Впервые официально применялось то понятие, которое впоследствии стало обиходным в судах, в газетах, в публичных речах и в частном быту. В 1938 г. Вышинский на процессах требовал расстрела врагов народа Бухарина, Пятакова, Рыкова. Охранник на лагерной вышке рапортовал: „Пост по охране врагов народа сдал… принял“.

22 августа новое постановление ЦК и СНК „О борьбе со спекуляцией“ – крестьянин, продавший свой хлеб, не дожидаясь официального разрешения, рисковал быть зачисленным в спекулянты. В этом постановлении уже и речи не было о законности, о судах, оно обязывало „ОГПУ, органы прокуратуры и местные органы власти… применять заключение в концентрационном лагере сроком от 5 до 10 лет без права применения амнистии“. Так постановления не законодательных ведомств (ЦК партии) заменяли и „дополняли“ законы, одновременно препоручая судебные функции ОГПУ!

Так в ходе борьбы за хлеб вырабатывались и пропагандировались обоснования и мнимо-законные средства тех бессудных расправ, которые в последующие годы обрекли на гибель, на страдания миллионы людей.

Августовские указы стали смертоносно действенны. Они контрапунктно развивали те майско-июньские постановления, которые сулили свободную колхозную торговлю, но остались пустыми бумажками.

Однако ни тогда, ни позднее я не ощущал этих противоречий.

За рубежами лютовал всемирный кризис. Каждый день газеты сообщали о голоде, о безработице, о разгоне демонстраций, о том, как в Америке сжигают хлеб, выливают в канавы молоко, как в Китае пытают, казнят.

И в тех же газетах телеграммы, статьи, очерки рассказывали о наших новых заводах, домнах, МТС, о все новых и новых успехах, достижениях, все более грандиозных замыслах. Правда, немало было и тревожных корреспонденций, обличительных заметок… В отсталом колхозе плохо убрали урожай. Растяпы в тресте не углядели вредителей. Бесчестные хозяйственники воровали. Несознательные рабочие прогуливали или скрывали брак. Несознательные колхозники лодырничали.

Но дурные вести не могли обескуражить. На то и суровые будни. Борьба.

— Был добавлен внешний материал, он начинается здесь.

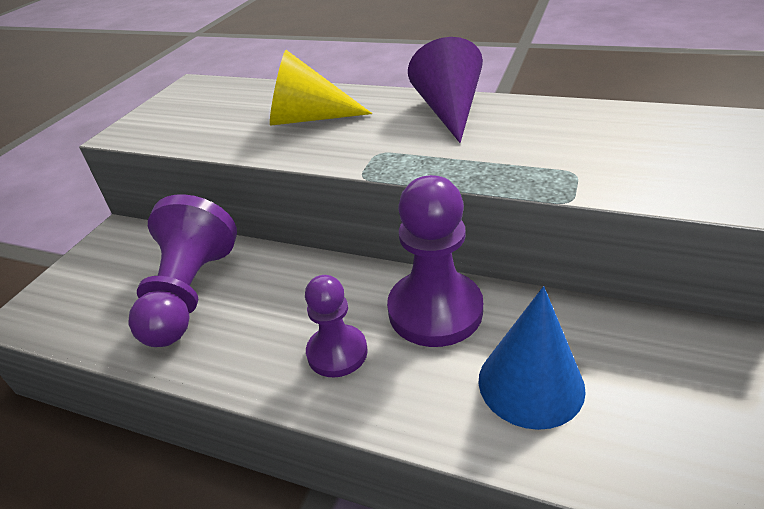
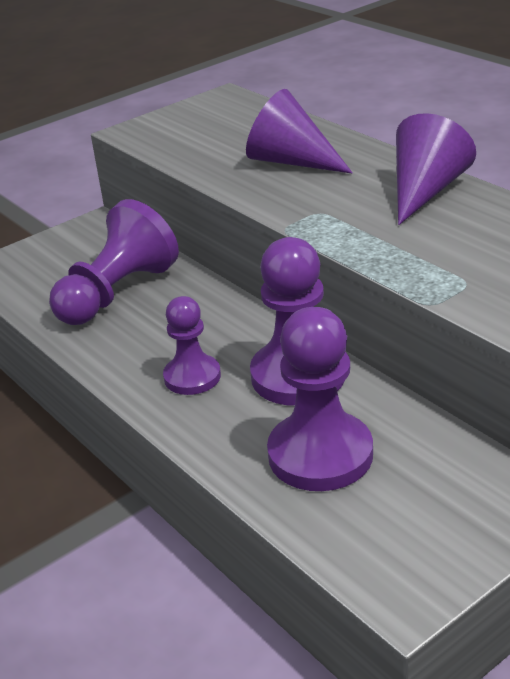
camera: 30 degrees right, 5 degrees down
(308, 118) = (292, 161): yellow cone -> purple cone
(530, 383) = (320, 454): blue cone -> purple pawn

У нас на ХПЗ в 1932 г. строили новые цеха: термический, корпусной, моторный. Приезжал Орджоникидзе, ходил по заводу, разговаривал и с инженерами и с рабочими. Сердито горячился, что все еще не выполняется план. Мне он сказал: „Газетки выпускать умеете. Это немножко легче, чем танки… А скажи, редактор, почему опять недельное задание в прорыве? Ах, литье подкачало и корпуса? Смежники виноваты? Это все говорят – и директор, и партком, и начальники, и подчиненные. А рабкоры обязаны находить виновных на месте. Кто твой лучший рабкор? Пошли, покажи. Может, хоть он не боится критиковать свое начальство, если редактор боится!“

Лучший рабкор – наладчик Максим Приходько тоже говорил, – вернее, орал сквозь грохотание сборки про смежников, поставляющих недоброкачественные корпуса, и про брак в сталелитейном. Орджоникидзе отмахнулся.

– Все вы тут одним миром мазаны. Нигде близко виноватых нет. Только далеко, только подальше.